Single by Weezer

from the album Raditude
- B-side: "Should I Stay or Should I Go"
- Released: August 18, 2009
- Recorded: July 2009
- Studio: Rubyred (Santa Monica)
- Genre: Power pop
- Length: 3:28
- Label: Geffen
- Songwriters: Rivers Cuomo; Butch Walker;
- Producer: Butch Walker

Weezer singles chronology
| "Troublemaker" (2008) | "(If You're Wondering If I Want You To) I Want You To" (2009) | "I'm Your Daddy" (2010) |

Music video
- "(If You're Wondering If I Want You To) I Want You To" on YouTube

= (If You're Wondering If I Want You To) I Want You To =

"(If You're Wondering If I Want You To) I Want You To" is a song by American alternative rock/power pop band Weezer. It was released as the first single from the band's seventh studio album Raditude. Initially scheduled to be released to American rock radio on August 25, 2009, the official release of the single to radio was moved up to August 18. The single debuted at number 21 on the Billboard Rock Songs Chart, and in the same position on the Alternative Songs chart. The music video features Odette Yustman. The song was first played live on August 23, 2009, in Toronto, Ontario at the Molson Amphitheatre.

==Reception==
"(If You're Wondering If I Want You To) I Want You To" has received positive reviews from Billboard Magazine and Allmusic. The song also reached number 36 in the Triple J Hottest 100, 2009.

==Music video==
The music video was released on October 23.
Directed by Marc Webb, the music video revolves around the members of the band living a normal life until a beautiful lady played by Odette Yustman comes to the town. Her callousness and disregard leads to multiple band members being injured while trying to impress her, leaving only frontman Rivers Cuomo unhurt, though upon seeing his injured bandmates, Cuomo rejects the woman, to their approval.

"Marc Webb has created a kind of '50s small town for us to live in," Cuomo told MTV, "And basically it's just populated by the four members of Weezer. So we're just hanging out, driving around, filling up our trucks with gasoline.

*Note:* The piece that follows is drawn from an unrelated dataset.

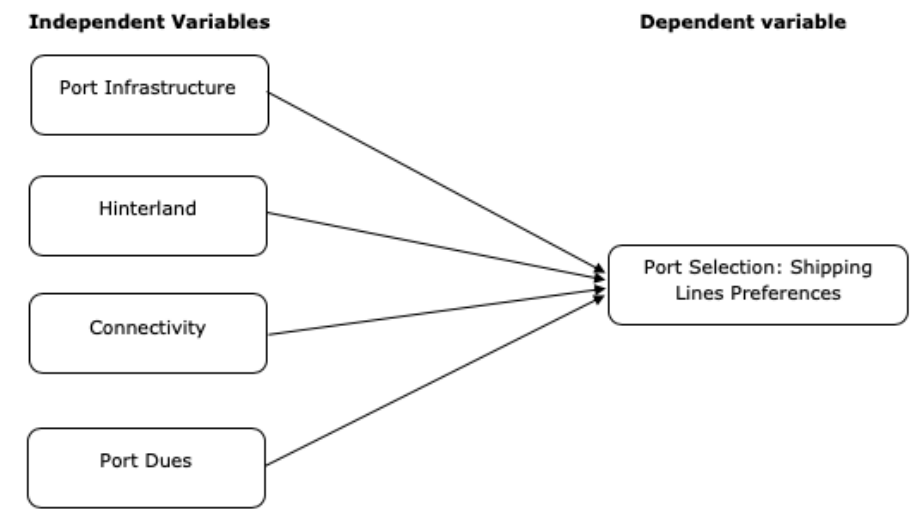
Figure 1. Conceptual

Basically being guys, and that's what Weezerville is like."

"The idea of the video is really simple: It's a town that's made up of clones of Weezer. There are multiple versions of Brian [Bell] and Patrick [Wilson] and Scott [Shriner] and Rivers, and they're just going about their business, until one day, this woman shows up," Webb continued. "And after that, everything basically goes to hell."

==Track listing==
Digital download
1. "(If You're Wondering If I Want You To) I Want You To" – 3:28

7-inch picture disc
1. "(If You're Wondering If I Want You To) I Want You To" – 3:28
2. "Should I Stay or Should I Go" (live; The Clash cover) – 3:07

Promo radio CD
1. "(If You're Wondering If I Want You To) I Want You To" – 3:28

Promo 7-inch orange vinyl
1. "(If You're Wondering If I Want You To) I Want You To" – 3:28
2. "I Woke Up in Love This Morning" (The Partridge Family cover) – 3:01

==Personnel==
Personnel taken from Raditude CD booklet.

Weezer
- Rivers Cuomo
- Pat Wilson
- Brian Bell
- Scott Shriner

Production
- Butch Walker – producer
- Jake Sinclair – recording
- Rich Costey – mixing
- Charlie Stavish – mixing assistant
- Dave Collins – mastering

==Chart performance==
On the week ending September 12, 2009, "(If You're Wondering If I Want You To) I Want You To" debuted on the Billboard Hot 100 at number 82. It fell off the following week, but on the week ending November 21, 2009 (the same week that their album Raditude debuted at number 7 on the Billboard 200), it re-entered at number 81. On Billboards Alternative Airplay chart, it peaked at number 2 in its eighth week and stayed there for 12 consecutive weeks behind Muse's "Uprising". It ultimately spent 37 weeks on the chart, a personal record for the band at the time; it was surpassed in 2021 by the 43-week run of "All My Favorite Songs."

===Weekly charts===

| Chart (2009) | Peak position |
|---|---|
| Australia (ARIA) | 87 |
| Canada Hot 100 (Billboard) | 24 |
| Japan Hot 100 | 16 |
| US Billboard Hot 100 | 81 |
| US Alternative Airplay (Billboard) | 2 |
| US Hot Rock & Alternative Songs (Billboard) | 3 |

===Year-end charts===

| Chart (2009) | Position |
|---|---|
| US Alternative Songs (Billboard) | 27 |
| US Hot Rock Songs (Billboard) | 38 |
| Chart (2010) | Position |
| US Alternative Songs (Billboard) | 8 |
| US Hot Rock Songs (Billboard) | 7 |

==Certifications==

| Region | Certification | Certified units/sales |
| United States (RIAA) | Platinum | 1,000,000^{‡} |
^{‡} Sales+streaming figures based on certification alone.